EU Market: Allowances hit 8-day high after ‘double bottom’, channel break-out

Published 18:51 on February 18, 2016  /  Last updated at 18:51 on February 18, 2016  /  EMEA, EU ETS  /  No Comments

European carbon prices hit an eight-day high on Thursday as technical indicators signalled that the market may have broken out of its downward trend channel after bottoming at their lowest since 2014.

European carbon prices hit an eight-day high on Thursday as technical indicators signalled that the market may have broken out of its downward trend channel after bottoming at their lowest since 2014.

The Dec-16 EUA futures on ICE closed up 18 cents at €5.28 on heavy volume of nearly 27 million units changing hands.

The benchmark contract climbed as high as €5.39 in afternoon trade, before a wave of selling just after 1600 GMT knocked nearly 20 cents off prices.

More than 2.7 million units were transacted in the space of 10 minutes after the front-year EUAs hit their intraday peak.

The sale orders were likely linked to falling crude oil and profit-taking in carbon after two days of gains that saw EUAs rise as much as 70 cents or 15% from Tuesday’s settlement.

A number of observers noted that EUAs had touched intraday lows of €4.62 twice in the past week, failing to break below that 22-month low the second time.

“EUA prices formed a double bottom, [and] another buying signal [emerged] after prices broke out of their downward trend,” GDF Suez Trading tweeted.

Market watchers had placed the upper band of that steeply-sloped downward trading channel at around €5.17, adding that a breach and close above this level would confirm a break-out.

A total 30.1 million EUAs were transacted on ICE’s futures contracts on Thursday, and with the Dec-16s accounting for some 90% of that, it suggested that most of the day’s action was speculator-driven.

EUAs appeared to follow oil prices in retreating from their intraday high after 1600 GMT.

Front-month Brent crude had been trading around $1.20 higher at $35.70/bbl before the US Energy Information Administration released inventory data showing stockpiles rose by 2.1 million barrels last week.

While the gain was smaller than expected, the data contradicted an earlier report suggesting inventories fell by 3.3 million barrels, leading prices to slip back to near Wednesday’s settlement level.

Meanwhile, German baseload power supported EU carbon, rising some 2% across the board to lift prices further from their recent record lows.

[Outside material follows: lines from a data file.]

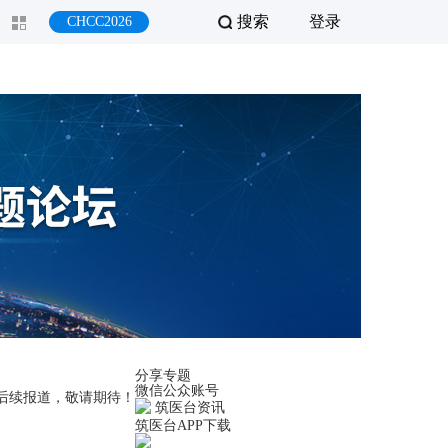
搜索
登录
CHCC2026
分享专题
微信公众账号
讯后续报道，敬请期待！
筑医台资讯
筑医台APP下载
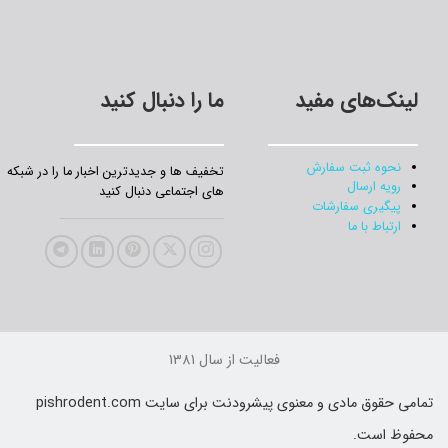
لینک‌های مفید
ما را دنبال کنید
نحوه ثبت سفارش
تخفیف‌ ها و جدیدترین‌ اخبار ما را در شبکه
رویه ارسال
های اجتماعی دنبال کنید
پیگیری سفارشات
ارتباط با ما
فعالیت از سال 1381
تمامی حقوق مادی و معنوی پیشرودنت برای سایت pishrodent.com
حفوظ است.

However, front-year Rotterdam coal also rose by 2%, meaning that when combined with higher carbon and a softer euro, it left the German clean dark spreads mostly unchanged from Wednesday despite today’s large moves in the underlyings.

“Yesterday’s [40-cent] rally saw some follow-through today but reaction was relatively muted, suggesting the shorts were more or less satisfied with the volumes available in the auction today,” said Tom Lord of Redshaw Advisors.

A group of 25 EU member states earlier in the day sold 3.425 million spot EUAs for €5.22 each, in an auction that cleared a cent below market and attracted bids from 18 participants totalling 6.84 million units.

That translated into a bid-to-cover ratio of 2.00, which was lowest for an EU-25 auction since Feb. 1.

Germany will auction 3.495 million EUAs on Friday, before weekly volumes ramp back up to 17.26 million units next week from 13.77 million this week.

[Today’s rise] points to the chance of further gains tomorrow, particularly if the recent weeks’ pattern of price development on Fridays and Mondays is repeated,” Lord added, referring to a pattern of gains recorded in the final day of the week and losses posted on the first day back following a weekend.

“Technical traders will probably be targeting €5.60-5.70. However [EU member state] free EUA allocations loom and fundamentals are largely unchanged.”